:: EXERCISE REQUIREMENTS ::
**A.** According to the spanking-ban excerpt, who plans to introduce the bill?
**B.** Reproduce the spanking-ban excerpt word for word, everything from "Speaker Pro Temp" down to "how to parent.".

SACRAMENTO - A new bill wants to outlaw parents from spanking their children. The assemblywoman sponsoring the measure wants to protect those who can't defend themselves, but is it taking governing too far?

Spanking is a touchy issue for many people. Some use it. Others don't. An assemblywoman wants to ban all forms, even a slap on the hand.

Speaker Pro Temp Sally Lieber plans to introduce a bill that would ban any form of spanking of kids less than three years old. That's includes spanking hands, faces or bottoms. Lieber said, "That would include slapping, spanking, smacking, hitting, punching, any striking of a child."

Lieber said, "The borders begin to blur and there ought to be a bright line in the law that says no hitting a child 3 years or under."

We found parents on both sides of the spanking issue, but many, whether they agreed with spanking or not, felt the government shouldn't tell parents how to parent.

Karen Fontaine is both a parent and grandparent. She said, "What else are they going to do next, are they going to take over and raise our children?"

Kary Mansu is also a parent, "I think it's a moral issue. How do you put a moral issue into law? How do you control it?"

Copyright © 2007, KTXL
When the only citizens of our country who are legally allowed to be beaten on the buttox are children & pron stars, we have a problem -- not even prisoners are allowed to be spanked/swatted/etc. (hm, outside of Abu Graib anyway)....

:: MATERIAL SUPPLIED ::

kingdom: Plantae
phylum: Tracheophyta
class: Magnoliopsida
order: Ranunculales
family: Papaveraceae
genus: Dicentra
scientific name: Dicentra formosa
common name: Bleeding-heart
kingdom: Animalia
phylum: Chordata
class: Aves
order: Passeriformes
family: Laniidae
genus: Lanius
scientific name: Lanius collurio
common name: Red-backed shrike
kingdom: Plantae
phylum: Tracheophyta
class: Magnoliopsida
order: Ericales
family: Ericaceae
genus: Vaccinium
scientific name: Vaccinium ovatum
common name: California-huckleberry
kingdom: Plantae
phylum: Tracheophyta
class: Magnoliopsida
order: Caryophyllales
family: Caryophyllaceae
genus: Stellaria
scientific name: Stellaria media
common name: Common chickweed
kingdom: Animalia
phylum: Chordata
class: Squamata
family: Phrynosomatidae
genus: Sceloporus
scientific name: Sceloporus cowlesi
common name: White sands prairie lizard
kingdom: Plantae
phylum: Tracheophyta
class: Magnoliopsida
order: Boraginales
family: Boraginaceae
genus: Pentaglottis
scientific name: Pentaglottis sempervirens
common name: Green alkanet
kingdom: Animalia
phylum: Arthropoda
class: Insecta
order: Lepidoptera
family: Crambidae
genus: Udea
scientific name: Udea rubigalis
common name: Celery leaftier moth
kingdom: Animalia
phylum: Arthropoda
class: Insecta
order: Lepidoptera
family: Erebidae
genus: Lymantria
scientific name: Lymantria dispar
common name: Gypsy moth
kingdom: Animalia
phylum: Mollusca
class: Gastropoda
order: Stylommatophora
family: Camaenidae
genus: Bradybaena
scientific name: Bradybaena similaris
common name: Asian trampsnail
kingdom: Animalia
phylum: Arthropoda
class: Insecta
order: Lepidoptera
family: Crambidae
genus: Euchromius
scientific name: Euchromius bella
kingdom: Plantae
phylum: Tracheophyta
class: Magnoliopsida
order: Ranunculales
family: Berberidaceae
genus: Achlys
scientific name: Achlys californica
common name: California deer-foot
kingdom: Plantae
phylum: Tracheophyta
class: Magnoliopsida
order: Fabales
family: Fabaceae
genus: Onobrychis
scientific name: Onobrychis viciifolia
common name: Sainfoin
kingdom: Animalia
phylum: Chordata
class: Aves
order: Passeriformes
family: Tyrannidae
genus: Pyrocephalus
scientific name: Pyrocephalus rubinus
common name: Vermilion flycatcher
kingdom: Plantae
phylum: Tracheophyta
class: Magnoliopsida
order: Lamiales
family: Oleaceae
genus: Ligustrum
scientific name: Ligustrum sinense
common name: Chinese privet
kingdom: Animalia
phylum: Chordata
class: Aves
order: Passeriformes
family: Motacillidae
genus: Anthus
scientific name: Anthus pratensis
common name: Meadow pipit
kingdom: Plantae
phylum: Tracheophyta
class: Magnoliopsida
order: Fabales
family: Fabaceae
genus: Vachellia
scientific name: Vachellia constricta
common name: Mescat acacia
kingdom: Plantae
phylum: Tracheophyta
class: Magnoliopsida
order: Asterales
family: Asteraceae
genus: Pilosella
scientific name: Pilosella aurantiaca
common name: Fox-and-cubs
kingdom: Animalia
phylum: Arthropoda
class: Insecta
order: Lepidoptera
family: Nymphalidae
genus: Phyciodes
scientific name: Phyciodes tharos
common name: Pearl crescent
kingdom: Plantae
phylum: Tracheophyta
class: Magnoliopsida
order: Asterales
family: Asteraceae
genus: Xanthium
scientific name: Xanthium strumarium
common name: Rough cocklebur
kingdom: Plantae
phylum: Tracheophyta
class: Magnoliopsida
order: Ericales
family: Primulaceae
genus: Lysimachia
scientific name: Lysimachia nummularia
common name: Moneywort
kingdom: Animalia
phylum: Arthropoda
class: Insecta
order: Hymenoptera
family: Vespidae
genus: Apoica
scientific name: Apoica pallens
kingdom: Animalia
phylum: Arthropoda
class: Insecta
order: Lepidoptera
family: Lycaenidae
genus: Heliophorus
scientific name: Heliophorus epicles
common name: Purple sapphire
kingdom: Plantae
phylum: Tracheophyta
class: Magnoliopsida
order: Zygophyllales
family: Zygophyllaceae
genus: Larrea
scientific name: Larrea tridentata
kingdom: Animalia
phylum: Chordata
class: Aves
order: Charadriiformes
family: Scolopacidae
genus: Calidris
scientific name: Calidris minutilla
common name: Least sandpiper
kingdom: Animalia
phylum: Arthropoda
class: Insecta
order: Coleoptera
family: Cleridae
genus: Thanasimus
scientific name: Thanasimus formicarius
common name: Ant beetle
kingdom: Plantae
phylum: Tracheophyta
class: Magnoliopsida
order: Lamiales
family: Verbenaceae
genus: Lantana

:: OUTPUTS BY TASK ::
**A.** Speaker Pro Temp Sally Lieber

**B.**
Speaker Pro Temp Sally Lieber plans to introduce a bill that would ban any form of spanking of kids less than three years old. That's includes spanking hands, faces or bottoms. Lieber said, "That would include slapping, spanking, smacking, hitting, punching, any striking of a child."

Lieber said, "The borders begin to blur and there ought to be a bright line in the law that says no hitting a child 3 years or under."

We found parents on both sides of the spanking issue, but many, whether they agreed with spanking or not, felt the government shouldn't tell parents how to parent.